Breastplates are tangible evidence of colonisation. First presented in 1815, they attempted to endow systems of European authority on Aboriginal people. By 1866, they were usually part of settlers’ attempts to establish friendly relations with a local group by distinguishing an individual believed to be the leader. This example is believed to have been presented to a Gunaikurnai man at the Lake Tyers mission (Gippsland, Victoria).1 They can be the only written record of an individual’s existence, but are often frustratingly disconnected from that person—starting with almost invariably addressing the recipient with an anglicised name. 

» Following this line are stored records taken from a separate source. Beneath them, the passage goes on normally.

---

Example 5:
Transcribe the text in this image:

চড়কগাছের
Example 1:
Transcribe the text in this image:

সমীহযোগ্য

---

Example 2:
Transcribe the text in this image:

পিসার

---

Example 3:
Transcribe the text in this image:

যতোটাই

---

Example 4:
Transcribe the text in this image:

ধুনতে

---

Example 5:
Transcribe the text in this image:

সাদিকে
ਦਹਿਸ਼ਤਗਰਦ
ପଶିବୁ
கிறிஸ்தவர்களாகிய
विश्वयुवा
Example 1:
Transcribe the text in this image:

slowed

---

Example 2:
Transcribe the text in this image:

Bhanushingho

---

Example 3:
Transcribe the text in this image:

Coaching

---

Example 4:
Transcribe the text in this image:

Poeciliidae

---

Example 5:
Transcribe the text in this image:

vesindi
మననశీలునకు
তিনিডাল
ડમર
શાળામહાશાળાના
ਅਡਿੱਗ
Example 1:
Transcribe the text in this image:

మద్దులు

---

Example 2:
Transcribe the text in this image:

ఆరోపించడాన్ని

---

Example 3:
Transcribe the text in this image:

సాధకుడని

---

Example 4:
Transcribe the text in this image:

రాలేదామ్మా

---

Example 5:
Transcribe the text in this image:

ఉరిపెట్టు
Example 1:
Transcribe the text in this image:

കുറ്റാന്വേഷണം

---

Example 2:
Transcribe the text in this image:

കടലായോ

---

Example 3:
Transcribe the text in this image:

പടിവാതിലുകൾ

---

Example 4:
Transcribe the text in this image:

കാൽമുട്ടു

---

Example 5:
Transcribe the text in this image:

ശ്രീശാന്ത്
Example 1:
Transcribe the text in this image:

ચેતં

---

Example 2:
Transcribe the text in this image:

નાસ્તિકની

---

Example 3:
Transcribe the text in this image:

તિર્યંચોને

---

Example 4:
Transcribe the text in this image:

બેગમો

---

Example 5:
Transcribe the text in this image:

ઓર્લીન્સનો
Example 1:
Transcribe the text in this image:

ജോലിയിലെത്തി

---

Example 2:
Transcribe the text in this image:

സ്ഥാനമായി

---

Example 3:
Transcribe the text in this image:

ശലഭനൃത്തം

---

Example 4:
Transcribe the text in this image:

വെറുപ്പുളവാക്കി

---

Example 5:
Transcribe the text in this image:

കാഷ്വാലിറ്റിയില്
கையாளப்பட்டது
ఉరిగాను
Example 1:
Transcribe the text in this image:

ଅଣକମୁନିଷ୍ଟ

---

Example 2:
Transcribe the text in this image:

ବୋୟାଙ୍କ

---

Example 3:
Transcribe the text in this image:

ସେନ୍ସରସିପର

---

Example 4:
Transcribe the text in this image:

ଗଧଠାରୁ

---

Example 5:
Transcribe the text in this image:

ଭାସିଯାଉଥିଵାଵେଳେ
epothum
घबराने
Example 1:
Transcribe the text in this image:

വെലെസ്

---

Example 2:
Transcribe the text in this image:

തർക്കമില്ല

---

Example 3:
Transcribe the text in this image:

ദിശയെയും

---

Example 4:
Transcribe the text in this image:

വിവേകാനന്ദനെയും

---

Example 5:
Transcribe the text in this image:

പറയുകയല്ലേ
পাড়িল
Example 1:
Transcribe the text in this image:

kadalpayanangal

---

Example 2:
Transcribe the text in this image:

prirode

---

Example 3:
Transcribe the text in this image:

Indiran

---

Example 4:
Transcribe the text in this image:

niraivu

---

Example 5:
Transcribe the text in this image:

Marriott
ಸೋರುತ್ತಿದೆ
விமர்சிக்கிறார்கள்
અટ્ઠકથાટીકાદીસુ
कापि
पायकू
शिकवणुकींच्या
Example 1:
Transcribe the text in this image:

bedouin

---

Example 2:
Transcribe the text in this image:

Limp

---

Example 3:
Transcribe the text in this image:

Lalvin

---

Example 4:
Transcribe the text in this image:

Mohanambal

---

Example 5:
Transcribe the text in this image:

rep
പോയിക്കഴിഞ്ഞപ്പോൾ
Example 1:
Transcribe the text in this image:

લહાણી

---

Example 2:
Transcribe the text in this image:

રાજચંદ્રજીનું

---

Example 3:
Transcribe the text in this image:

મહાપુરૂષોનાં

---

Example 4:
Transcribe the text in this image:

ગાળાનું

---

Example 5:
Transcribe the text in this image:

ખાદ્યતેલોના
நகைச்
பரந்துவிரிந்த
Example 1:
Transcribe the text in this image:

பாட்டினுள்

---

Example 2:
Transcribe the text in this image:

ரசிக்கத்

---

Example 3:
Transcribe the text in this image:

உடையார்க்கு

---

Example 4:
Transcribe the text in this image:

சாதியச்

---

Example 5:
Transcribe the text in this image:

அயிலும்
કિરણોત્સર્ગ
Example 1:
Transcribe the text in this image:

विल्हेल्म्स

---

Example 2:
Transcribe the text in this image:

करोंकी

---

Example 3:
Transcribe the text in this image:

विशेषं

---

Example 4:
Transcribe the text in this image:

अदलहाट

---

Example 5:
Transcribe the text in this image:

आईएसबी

The form of the sculpture recalls the ‘palaces’ built for the international exhibitions, where art and culture were employed as a fig leaf over the naked capitalism on display. Frequently, this included indigenous peoples, who were exhibited along with the potential for economic gain from their land. A breastplate in such surrounds makes apparent the violence on which this system was reliant. The Victorian red gum slab that forms the ‘floor’ of this structure is from a tree some 150 years old: a tangible connection to the Sydney and Melbourne Exhibitions of 1879 and 1880, respectively. The carbonised wooden legs delve down, root-like, suggestive of a much older connection to country than that of the settlers. 

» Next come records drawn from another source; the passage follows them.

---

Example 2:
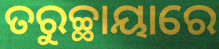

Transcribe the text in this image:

ତରୁଚ୍ଛାୟାରେ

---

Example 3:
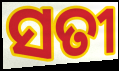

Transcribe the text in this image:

ସତୀ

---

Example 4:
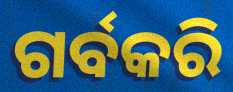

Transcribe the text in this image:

ଗର୍ବକରି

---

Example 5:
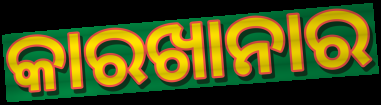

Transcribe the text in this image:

କାରଖାନାର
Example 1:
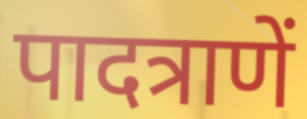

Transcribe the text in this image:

पादत्राणें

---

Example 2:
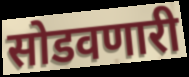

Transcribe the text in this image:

सोडवणारी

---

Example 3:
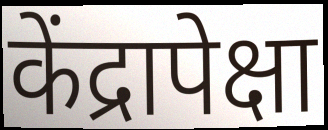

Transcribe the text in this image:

केंद्रापेक्षा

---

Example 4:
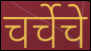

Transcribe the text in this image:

चर्चेचे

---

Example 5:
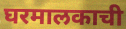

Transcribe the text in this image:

घरमालकाची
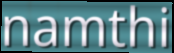
namthi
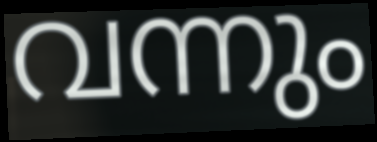
വന്നും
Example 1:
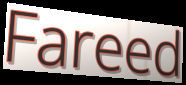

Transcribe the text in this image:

Fareed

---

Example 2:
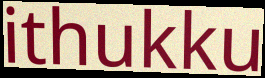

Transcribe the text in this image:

ithukku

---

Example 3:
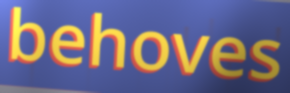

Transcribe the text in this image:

behoves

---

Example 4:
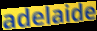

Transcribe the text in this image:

adelaide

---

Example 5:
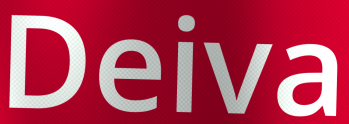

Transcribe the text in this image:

Deiva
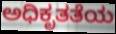
ಅಧಿಕೃತತೆಯ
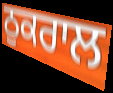
ਠੁਕਰਾਲ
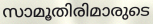
സാമൂതിരിമാരുടെ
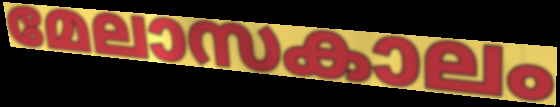
മേലാസകാലം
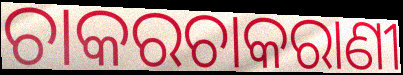
ଚାକରଚାକରାଣୀ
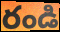
రండి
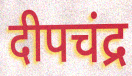
दीपचंद्र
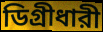
ডিগ্রীধারী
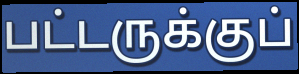
பட்டருக்குப்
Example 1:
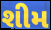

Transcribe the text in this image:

શીમ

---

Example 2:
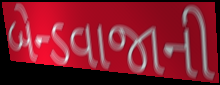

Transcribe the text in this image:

બેન્ડવાજાની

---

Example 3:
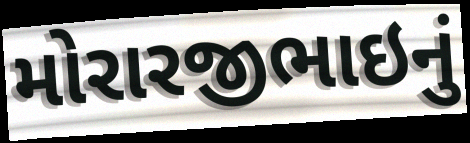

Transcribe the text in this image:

મોરારજીભાઇનું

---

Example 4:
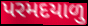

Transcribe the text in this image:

પરમદયાળુ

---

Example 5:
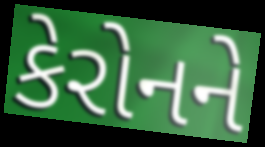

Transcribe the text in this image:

કેરોનને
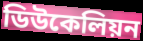
ডিউকেলিয়ন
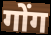
गोंग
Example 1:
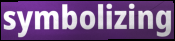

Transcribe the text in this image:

symbolizing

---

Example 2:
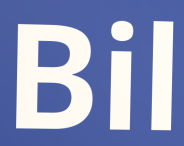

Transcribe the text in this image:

Bil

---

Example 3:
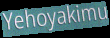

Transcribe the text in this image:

Yehoyakimu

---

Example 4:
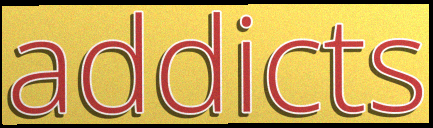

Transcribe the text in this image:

addicts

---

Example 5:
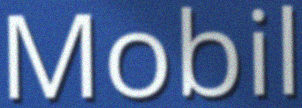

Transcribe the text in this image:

Mobil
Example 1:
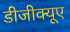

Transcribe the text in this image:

डीजीक्यूए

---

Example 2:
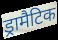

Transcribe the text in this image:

ड्रामैटिक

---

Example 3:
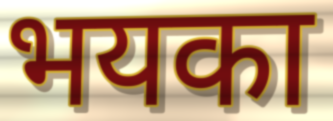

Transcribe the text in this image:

भयका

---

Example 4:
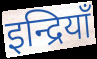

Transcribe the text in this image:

इन्द्रियाँ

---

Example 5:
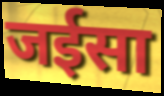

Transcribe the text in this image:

जईसा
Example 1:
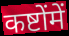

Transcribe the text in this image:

कष्टोंमें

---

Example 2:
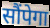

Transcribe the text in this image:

सौंपेगा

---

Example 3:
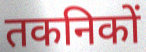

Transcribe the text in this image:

तकनिकों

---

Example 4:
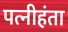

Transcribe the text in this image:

पत्नीहंता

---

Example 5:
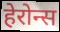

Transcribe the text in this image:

हेरोन्स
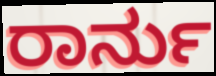
ರಾರ್ನು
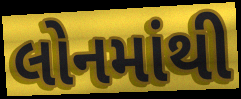
લોનમાંથી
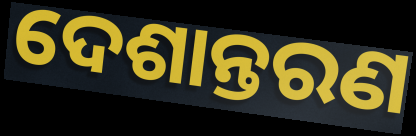
ଦେଶାନ୍ତରଣ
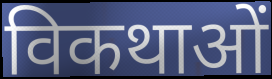
विकथाओं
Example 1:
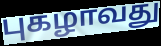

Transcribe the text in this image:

புகழாவது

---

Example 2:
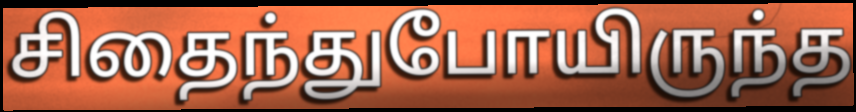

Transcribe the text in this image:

சிதைந்துபோயிருந்த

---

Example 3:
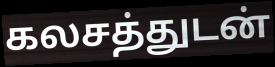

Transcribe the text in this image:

கலசத்துடன்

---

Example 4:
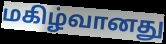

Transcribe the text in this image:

மகிழ்வானது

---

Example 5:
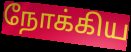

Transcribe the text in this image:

நோக்கிய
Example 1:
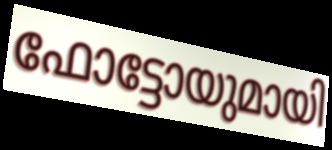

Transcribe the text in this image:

ഫോട്ടോയുമായി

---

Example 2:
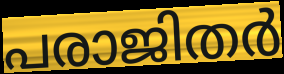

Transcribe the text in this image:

പരാജിതർ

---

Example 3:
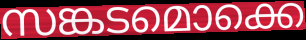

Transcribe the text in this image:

സങ്കടമൊക്കെ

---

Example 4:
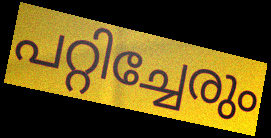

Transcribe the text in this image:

പറ്റിച്ചേരും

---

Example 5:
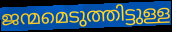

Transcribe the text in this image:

ജന്മമെടുത്തിട്ടുള്ള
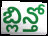
బ్లిన్తో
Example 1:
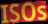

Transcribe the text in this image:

ISOs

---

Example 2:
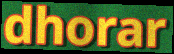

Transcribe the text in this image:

dhorar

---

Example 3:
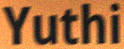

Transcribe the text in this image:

Yuthi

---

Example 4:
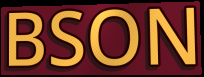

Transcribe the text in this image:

BSON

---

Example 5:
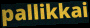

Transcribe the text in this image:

pallikkai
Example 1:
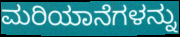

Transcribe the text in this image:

ಮರಿಯಾನೆಗಳನ್ನು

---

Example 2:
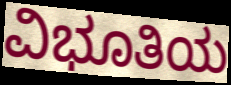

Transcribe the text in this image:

ವಿಭೂತಿಯ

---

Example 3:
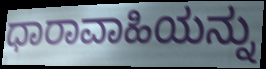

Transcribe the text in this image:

ಧಾರಾವಾಹಿಯನ್ನು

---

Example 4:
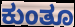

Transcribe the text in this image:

ಕುಂತೂ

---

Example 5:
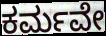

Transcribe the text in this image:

ಕರ್ಮವೇ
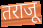
तराजू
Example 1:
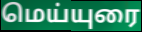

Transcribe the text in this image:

மெய்யுரை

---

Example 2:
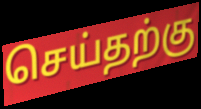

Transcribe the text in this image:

செய்தற்கு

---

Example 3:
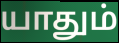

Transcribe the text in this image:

யாதும்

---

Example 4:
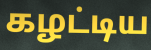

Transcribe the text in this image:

கழட்டிய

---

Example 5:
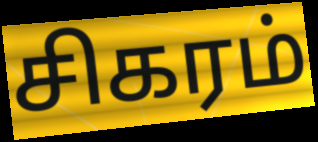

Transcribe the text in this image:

சிகரம்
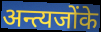
अन्त्यजोंके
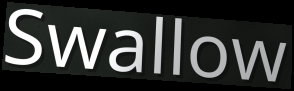
Swallow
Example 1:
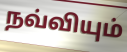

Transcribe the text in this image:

நவ்வியும்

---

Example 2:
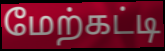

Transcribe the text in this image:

மேற்கட்டி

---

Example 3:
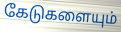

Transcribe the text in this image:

கேடுகளையும்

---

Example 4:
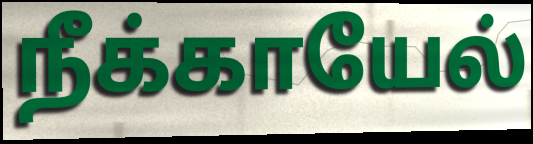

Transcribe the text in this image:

நீக்காயேல்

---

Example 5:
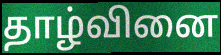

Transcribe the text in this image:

தாழ்வினை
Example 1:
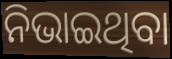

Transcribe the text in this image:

ନିଭାଇଥିବା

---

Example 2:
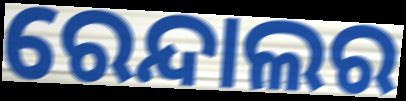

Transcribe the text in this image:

ରେନ୍ଦାଲର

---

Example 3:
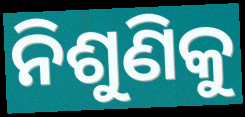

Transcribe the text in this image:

ନିଶୁଣିକୁ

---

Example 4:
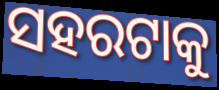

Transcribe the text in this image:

ସହରଟାକୁ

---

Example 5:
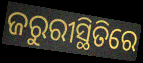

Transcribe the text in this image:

Brook Andrew, In the mind of others, 2015. Victorian redgum, carbonised redgum, glass, brass, brass breastplate. Collection of the artist, Melbourne. Photograph Christian Capurro. 

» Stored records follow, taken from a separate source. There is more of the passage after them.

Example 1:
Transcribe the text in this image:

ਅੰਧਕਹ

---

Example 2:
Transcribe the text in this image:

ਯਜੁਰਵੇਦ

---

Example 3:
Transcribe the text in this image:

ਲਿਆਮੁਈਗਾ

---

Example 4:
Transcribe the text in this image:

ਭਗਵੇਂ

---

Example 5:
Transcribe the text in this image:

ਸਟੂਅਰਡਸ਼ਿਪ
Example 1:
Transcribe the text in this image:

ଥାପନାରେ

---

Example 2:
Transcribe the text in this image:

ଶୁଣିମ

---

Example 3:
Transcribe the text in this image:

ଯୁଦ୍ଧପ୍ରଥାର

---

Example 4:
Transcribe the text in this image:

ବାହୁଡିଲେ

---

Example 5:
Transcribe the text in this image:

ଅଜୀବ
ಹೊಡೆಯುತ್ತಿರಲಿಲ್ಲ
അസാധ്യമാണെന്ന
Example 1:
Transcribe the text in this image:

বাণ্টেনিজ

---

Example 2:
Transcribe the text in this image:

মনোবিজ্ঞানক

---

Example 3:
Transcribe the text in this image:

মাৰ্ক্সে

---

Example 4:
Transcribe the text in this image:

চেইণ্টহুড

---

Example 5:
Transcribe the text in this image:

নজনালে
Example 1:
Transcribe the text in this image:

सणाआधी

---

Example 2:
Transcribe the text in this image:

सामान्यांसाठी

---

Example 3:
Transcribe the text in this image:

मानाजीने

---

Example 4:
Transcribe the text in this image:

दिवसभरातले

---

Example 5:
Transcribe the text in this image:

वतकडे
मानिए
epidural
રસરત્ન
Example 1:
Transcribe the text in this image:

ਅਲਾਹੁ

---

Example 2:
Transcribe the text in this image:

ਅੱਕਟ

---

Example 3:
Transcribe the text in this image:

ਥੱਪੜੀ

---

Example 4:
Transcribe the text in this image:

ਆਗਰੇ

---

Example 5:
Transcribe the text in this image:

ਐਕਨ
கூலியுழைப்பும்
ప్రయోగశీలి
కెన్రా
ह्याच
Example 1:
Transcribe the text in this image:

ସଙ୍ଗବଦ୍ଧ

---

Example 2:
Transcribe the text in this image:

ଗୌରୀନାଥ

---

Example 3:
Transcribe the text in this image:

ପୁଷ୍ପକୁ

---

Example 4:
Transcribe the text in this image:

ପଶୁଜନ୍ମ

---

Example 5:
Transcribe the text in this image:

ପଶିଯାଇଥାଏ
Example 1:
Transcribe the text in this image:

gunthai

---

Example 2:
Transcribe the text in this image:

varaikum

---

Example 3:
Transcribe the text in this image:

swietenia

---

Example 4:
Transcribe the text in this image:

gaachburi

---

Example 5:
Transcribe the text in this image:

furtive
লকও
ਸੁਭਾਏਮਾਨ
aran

Brook Andrew, Harvest, 2015. Detail. Sculpture, Victorian redgum, carbonised Victorian redgum, glass, brass. Contents: University of Melbourne Archives; Map Collections, University of Melbourne; Zoology Collection, University of Melbourne, Ballieu Library Print Collection, University of Melbourne; Rare Books Collection, University of Melbourne; The University of Melbourne Art Collection; and the artist's archive. Collection of the artist, Melbourne. Photograph Christian Capurro. 

Brook Andrew, Harvest, 2015. Detail. Sculpture, Victorian redgum, carbonised Victorian redgum, glass, brass. Contents: University of Melbourne Archives; Map Collections, University of Melbourne; Zoology Collection, University of Melbourne, Ballieu Library Print Collection, University of Melbourne; Rare Books Collection, University of Melbourne; The University of Melbourne Art Collection; and the artist's archive. Collection of the artist, Melbourne. Photograph Christian Capurro. 

Brook Andrew, Black light memory, 2015. Neon, carbonised redgum shelf, postcards. Collection of the artist, Melbourne. Photograph Christian Capurro. 


1. Elina Spilia, ‘Relics and Ghosts’, Brook Andrew and Ian Potter Museum of Art, Sanctuary: Tombs of the outcasts, ex. cat., Ian Potter Museum of Art, University of Melbourne/Brook Andrew Studio, Melbourne, 2015, p.72.

Dr Anthea Gunn is Curator of Art at the Australian War Memorial, Canberra.